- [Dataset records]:
-=-=-=-=-

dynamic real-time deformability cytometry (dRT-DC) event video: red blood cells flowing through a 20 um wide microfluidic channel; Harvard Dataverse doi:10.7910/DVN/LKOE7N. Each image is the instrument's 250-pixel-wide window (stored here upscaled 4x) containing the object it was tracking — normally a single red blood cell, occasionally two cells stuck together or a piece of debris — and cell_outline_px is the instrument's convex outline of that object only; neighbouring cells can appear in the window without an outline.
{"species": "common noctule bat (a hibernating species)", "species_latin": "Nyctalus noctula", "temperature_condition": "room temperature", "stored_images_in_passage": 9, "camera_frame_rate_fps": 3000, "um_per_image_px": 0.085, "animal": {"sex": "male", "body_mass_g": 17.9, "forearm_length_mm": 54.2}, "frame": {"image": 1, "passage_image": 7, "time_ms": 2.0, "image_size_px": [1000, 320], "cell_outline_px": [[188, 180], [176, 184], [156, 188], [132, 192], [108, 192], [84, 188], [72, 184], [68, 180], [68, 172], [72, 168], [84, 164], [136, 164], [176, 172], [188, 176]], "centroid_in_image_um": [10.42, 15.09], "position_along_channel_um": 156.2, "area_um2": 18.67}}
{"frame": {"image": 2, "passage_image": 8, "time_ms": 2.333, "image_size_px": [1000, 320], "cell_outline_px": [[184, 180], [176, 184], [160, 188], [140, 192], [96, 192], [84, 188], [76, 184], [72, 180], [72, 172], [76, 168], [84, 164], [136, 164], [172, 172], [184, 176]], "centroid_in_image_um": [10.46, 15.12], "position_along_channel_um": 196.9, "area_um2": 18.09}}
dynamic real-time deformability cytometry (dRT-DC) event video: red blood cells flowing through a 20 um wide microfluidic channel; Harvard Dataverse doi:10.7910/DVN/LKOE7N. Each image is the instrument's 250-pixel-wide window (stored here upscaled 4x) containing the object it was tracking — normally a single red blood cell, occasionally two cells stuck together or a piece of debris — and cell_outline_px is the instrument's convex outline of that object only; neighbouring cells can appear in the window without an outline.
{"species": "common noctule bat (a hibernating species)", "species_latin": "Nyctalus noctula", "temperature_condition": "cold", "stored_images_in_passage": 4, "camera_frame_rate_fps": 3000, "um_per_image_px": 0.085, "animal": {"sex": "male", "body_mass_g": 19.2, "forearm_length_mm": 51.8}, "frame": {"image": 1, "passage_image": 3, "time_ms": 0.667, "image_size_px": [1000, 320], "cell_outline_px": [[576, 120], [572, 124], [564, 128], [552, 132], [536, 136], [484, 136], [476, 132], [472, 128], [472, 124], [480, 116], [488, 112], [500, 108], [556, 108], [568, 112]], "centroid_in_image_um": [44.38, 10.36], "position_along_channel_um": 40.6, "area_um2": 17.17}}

-=-=-=-=-

- [Given exercise]: Copy out each record from above, exactly.

- [Task answer]:
dynamic real-time deformability cytometry (dRT-DC) event video: red blood cells flowing through a 20 um wide microfluidic channel; Harvard Dataverse doi:10.7910/DVN/LKOE7N. Each image is the instrument's 250-pixel-wide window (stored here upscaled 4x) containing the object it was tracking — normally a single red blood cell, occasionally two cells stuck together or a piece of debris — and cell_outline_px is the instrument's convex outline of that object only; neighbouring cells can appear in the window without an outline.
{"species": "common noctule bat (a hibernating species)", "species_latin": "Nyctalus noctula", "temperature_condition": "room temperature", "stored_images_in_passage": 9, "camera_frame_rate_fps": 3000, "um_per_image_px": 0.085, "animal": {"sex": "male", "body_mass_g": 17.9, "forearm_length_mm": 54.2}, "frame": {"image": 1, "passage_image": 7, "time_ms": 2.0, "image_size_px": [1000, 320], "cell_outline_px": [[188, 180], [176, 184], [156, 188], [132, 192], [108, 192], [84, 188], [72, 184], [68, 180], [68, 172], [72, 168], [84, 164], [136, 164], [176, 172], [188, 176]], "centroid_in_image_um": [10.42, 15.09], "position_along_channel_um": 156.2, "area_um2": 18.67}}
{"frame": {"image": 2, "passage_image": 8, "time_ms": 2.333, "image_size_px": [1000, 320], "cell_outline_px": [[184, 180], [176, 184], [160, 188], [140, 192], [96, 192], [84, 188], [76, 184], [72, 180], [72, 172], [76, 168], [84, 164], [136, 164], [172, 172], [184, 176]], "centroid_in_image_um": [10.46, 15.12], "position_along_channel_um": 196.9, "area_um2": 18.09}}
dynamic real-time deformability cytometry (dRT-DC) event video: red blood cells flowing through a 20 um wide microfluidic channel; Harvard Dataverse doi:10.7910/DVN/LKOE7N. Each image is the instrument's 250-pixel-wide window (stored here upscaled 4x) containing the object it was tracking — normally a single red blood cell, occasionally two cells stuck together or a piece of debris — and cell_outline_px is the instrument's convex outline of that object only; neighbouring cells can appear in the window without an outline.
{"species": "common noctule bat (a hibernating species)", "species_latin": "Nyctalus noctula", "temperature_condition": "cold", "stored_images_in_passage": 4, "camera_frame_rate_fps": 3000, "um_per_image_px": 0.085, "animal": {"sex": "male", "body_mass_g": 19.2, "forearm_length_mm": 51.8}, "frame": {"image": 1, "passage_image": 3, "time_ms": 0.667, "image_size_px": [1000, 320], "cell_outline_px": [[576, 120], [572, 124], [564, 128], [552, 132], [536, 136], [484, 136], [476, 132], [472, 128], [472, 124], [480, 116], [488, 112], [500, 108], [556, 108], [568, 112]], "centroid_in_image_um": [44.38, 10.36], "position_along_channel_um": 40.6, "area_um2": 17.17}}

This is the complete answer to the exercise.